=== What you are asked to do ===
Your answer must be an exact copy of the listing, with the images left out.

▬▬▬▬▬▬▬▬▬▬

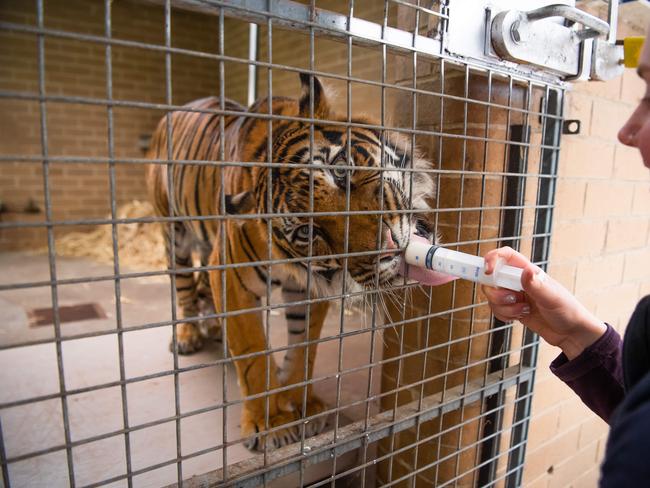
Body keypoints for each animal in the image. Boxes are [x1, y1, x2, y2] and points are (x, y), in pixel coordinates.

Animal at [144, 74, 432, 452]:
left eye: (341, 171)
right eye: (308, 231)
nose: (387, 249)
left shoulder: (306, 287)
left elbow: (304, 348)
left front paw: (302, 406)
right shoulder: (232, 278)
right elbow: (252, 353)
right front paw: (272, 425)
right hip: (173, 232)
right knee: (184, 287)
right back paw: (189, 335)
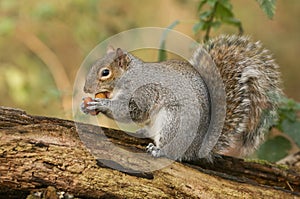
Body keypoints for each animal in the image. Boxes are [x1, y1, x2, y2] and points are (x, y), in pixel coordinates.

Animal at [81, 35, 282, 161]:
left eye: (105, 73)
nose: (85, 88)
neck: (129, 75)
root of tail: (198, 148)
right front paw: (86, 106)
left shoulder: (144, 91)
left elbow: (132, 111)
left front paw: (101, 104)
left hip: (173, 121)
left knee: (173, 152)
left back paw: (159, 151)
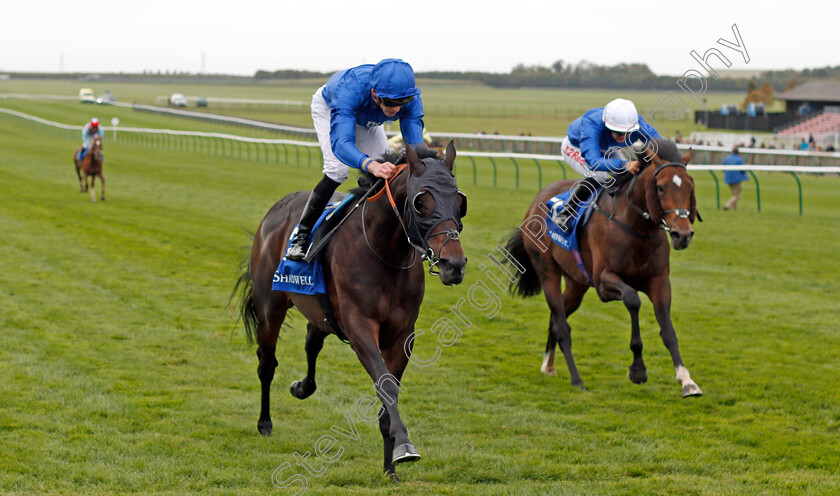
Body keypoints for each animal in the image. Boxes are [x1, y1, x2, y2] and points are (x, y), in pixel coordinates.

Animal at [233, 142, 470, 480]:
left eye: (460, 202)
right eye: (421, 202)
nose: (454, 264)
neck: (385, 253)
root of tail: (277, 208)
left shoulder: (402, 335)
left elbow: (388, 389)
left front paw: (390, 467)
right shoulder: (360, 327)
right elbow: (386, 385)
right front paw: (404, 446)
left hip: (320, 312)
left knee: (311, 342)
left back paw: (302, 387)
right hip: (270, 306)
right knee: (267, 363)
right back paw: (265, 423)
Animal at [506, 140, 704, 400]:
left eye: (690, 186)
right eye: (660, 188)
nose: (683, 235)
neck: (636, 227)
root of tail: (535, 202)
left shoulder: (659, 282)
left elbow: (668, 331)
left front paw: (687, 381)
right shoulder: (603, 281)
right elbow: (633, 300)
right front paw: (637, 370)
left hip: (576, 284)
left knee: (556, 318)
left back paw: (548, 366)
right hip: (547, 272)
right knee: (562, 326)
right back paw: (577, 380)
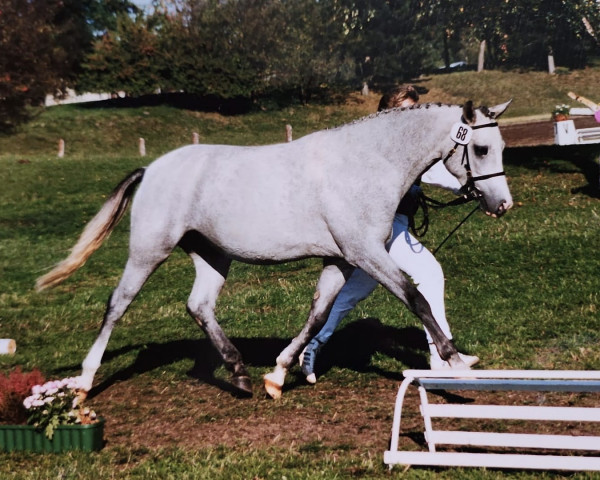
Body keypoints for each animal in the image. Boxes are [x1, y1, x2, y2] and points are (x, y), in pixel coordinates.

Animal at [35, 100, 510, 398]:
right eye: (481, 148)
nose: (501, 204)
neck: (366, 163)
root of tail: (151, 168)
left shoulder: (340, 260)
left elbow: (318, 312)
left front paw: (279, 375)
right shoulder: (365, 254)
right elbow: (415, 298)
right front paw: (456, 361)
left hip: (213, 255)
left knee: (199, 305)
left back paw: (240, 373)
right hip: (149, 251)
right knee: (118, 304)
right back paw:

▬▬▬▬▬▬▬▬▬▬

=== Answer to the exercise ===
Body keypoints for each animal in the image. Boxes are [x1, y1, x2, y2] and points are (x, y), in pixel coordinates.

Animal at [144, 74, 432, 452]:
left eye: (341, 171)
right eye: (308, 231)
nose: (387, 249)
left shoulder: (306, 287)
left elbow: (304, 348)
left front paw: (302, 406)
right shoulder: (232, 278)
right elbow: (252, 353)
right front paw: (272, 425)
right hip: (173, 232)
right knee: (184, 287)
right back paw: (189, 335)
Body keypoints for each animal in the image. Boxes are [x1, y1, x2, y2] and points are (x, y), in pixel coordinates.

Animal at [81, 35, 282, 161]:
left eye: (105, 73)
nose: (85, 88)
neck: (129, 75)
root of tail: (198, 148)
right front paw: (86, 106)
left shoulder: (144, 91)
left elbow: (132, 111)
left front paw: (101, 104)
left hip: (173, 121)
left knee: (173, 152)
left back paw: (159, 151)
Body keypoints for each animal in the image. Boxes are [x1, y1, x2, y2] and points are (x, y), in pixel coordinates.

Animal at [233, 142, 470, 480]:
left eye: (460, 202)
right eye: (421, 202)
nose: (454, 264)
neck: (385, 253)
root of tail: (277, 208)
left shoulder: (402, 335)
left elbow: (388, 389)
left front paw: (390, 467)
right shoulder: (360, 327)
right elbow: (386, 385)
right front paw: (404, 446)
left hip: (320, 312)
left knee: (311, 342)
left back paw: (302, 387)
right hip: (270, 306)
right knee: (267, 363)
right back paw: (265, 423)
Animal at [506, 140, 704, 400]:
left eye: (690, 186)
right eye: (660, 188)
nose: (683, 235)
neck: (636, 227)
root of tail: (535, 202)
left shoulder: (659, 282)
left elbow: (668, 331)
left front paw: (687, 381)
right shoulder: (603, 281)
right elbow: (633, 300)
right front paw: (637, 370)
left hip: (576, 284)
left knee: (556, 318)
left back paw: (548, 366)
right hip: (547, 272)
right knee: (562, 326)
right back paw: (577, 380)
Body keypoints for each animal in the image. Boxes are [x1, y1, x2, y2] and points are (x, y), in pixel coordinates.

Animal at [35, 100, 510, 398]:
right eye: (481, 148)
nose: (501, 204)
neck: (366, 163)
root of tail: (151, 168)
left shoulder: (340, 260)
left elbow: (318, 312)
left front paw: (279, 375)
right shoulder: (365, 254)
right elbow: (415, 298)
right front paw: (456, 361)
left hip: (213, 255)
left knee: (199, 305)
left back paw: (240, 373)
right hip: (149, 251)
right knee: (118, 304)
right back paw:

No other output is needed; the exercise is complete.